Production-leaning states: mobile bottom-nav, loading skeletons, and a load-error with retry.
11 · What I didn't prove
Naming the edges of the evidence
Naming the edges of the evidence is part of the work, not an apology for it.
- Fan-domain questions are unproven. Spoiler-culture fit, how fans weigh 'rumoured vs confirmed', and full-card vs wrestler-only preference were tested only with non-fans. These need recruited wrestling fans.
- The notification expectation is unresolved. Users understood the pull model but still expected alerts. The honest caption mitigates it; only a real backend resolves it.
- Sample size is small. Five participants across two rounds surface major friction, not statistical behaviour — and I've framed every finding accordingly.

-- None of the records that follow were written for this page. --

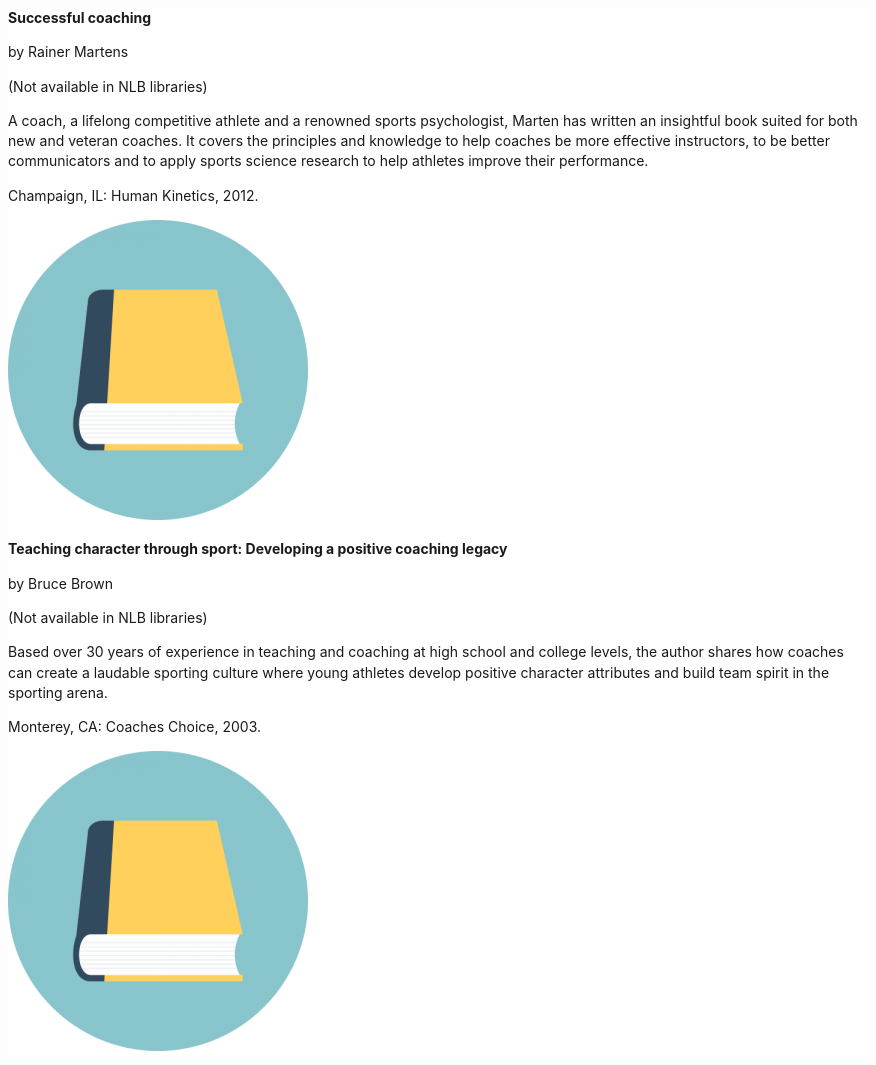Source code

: <b>Successful coaching</b>

by Rainer Martens

(Not available in NLB libraries)

A coach, a lifelong competitive athlete and a renowned sports psychologist, Marten has written an insightful book suited for both new and veteran coaches. It covers the principles and knowledge to help coaches be more effective instructors, to be better communicators and to apply sports science research to help athletes improve their performance.

Champaign, IL: Human Kinetics, 2012.

![book icon](/images/temp/100seminalbooks/No-1-Closed_Book_Icon.png) 

<b>Teaching character through sport: Developing a positive coaching legacy</b>

by Bruce Brown

(Not available in NLB libraries)

Based over 30 years of experience in teaching and coaching at high school and college levels, the author shares how coaches can create a laudable sporting culture where young athletes  develop positive character attributes and build team spirit in the sporting arena.

Monterey, CA: Coaches Choice, 2003.

![book icon](/images/temp/100seminalbooks/No-1-Closed_Book_Icon.png) 
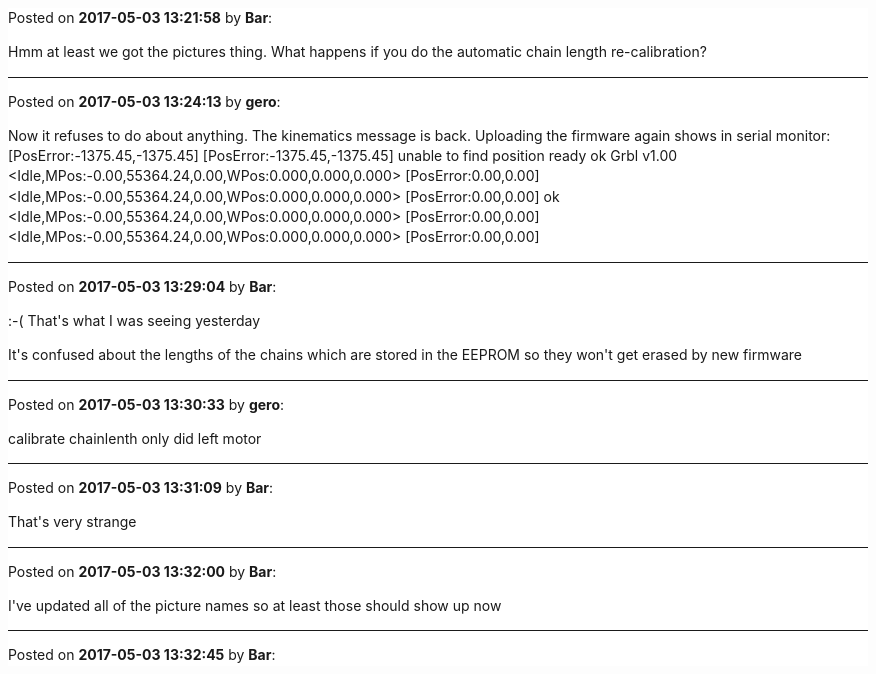 
Posted on **2017-05-03 13:21:58** by **Bar**:

Hmm at least we got the pictures thing. What happens if you do the automatic chain length re-calibration?

---

Posted on **2017-05-03 13:24:13** by **gero**:

Now it refuses to do about anything. The kinematics message is back. Uploading the firmware again shows in serial monitor:
[PosError:-1375.45,-1375.45]
[PosError:-1375.45,-1375.45]
unable to find position
ready
ok
Grbl v1.00
<Idle,MPos:-0.00,55364.24,0.00,WPos:0.000,0.000,0.000>
[PosError:0.00,0.00]
<Idle,MPos:-0.00,55364.24,0.00,WPos:0.000,0.000,0.000>
[PosError:0.00,0.00]
ok
<Idle,MPos:-0.00,55364.24,0.00,WPos:0.000,0.000,0.000>
[PosError:0.00,0.00]
<Idle,MPos:-0.00,55364.24,0.00,WPos:0.000,0.000,0.000>
[PosError:0.00,0.00]

---

Posted on **2017-05-03 13:29:04** by **Bar**:

:-( That's what I was seeing yesterday

It's confused about the lengths of the chains which are stored in the EEPROM so they won't get erased by new firmware

---

Posted on **2017-05-03 13:30:33** by **gero**:

calibrate chainlenth only did left motor

---

Posted on **2017-05-03 13:31:09** by **Bar**:

That's very strange

---

Posted on **2017-05-03 13:32:00** by **Bar**:

I've updated all of the picture names so at least those should show up now

---

Posted on **2017-05-03 13:32:45** by **Bar**:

- It's a concept. No shipped product, no real data, no live users. The work is the thinking and the evidence, not a launch.
12 · Reflection
Decision → hypothesis → test → evidence → iteration
The most useful moment in the whole project was a refuted hypothesis, because catching it in a lo-fi prototype cost a restructure — catching it after high-fidelity would have cost far more.
How this was made
This is a self-directed concept project, and I want to be transparent about how it was made. I worked with AI tooling throughout the process — to pressure-test my framing, generate the diagrams and prototype code, draft the test plans, and render screens. The problem definition, the strategic and IA decisions, the choice of what to test, the running of the usability sessions, and the interpretation of what the findings meant were mine. In short: the production was AI-assisted; the design judgment and the decisions are what I'm presenting here.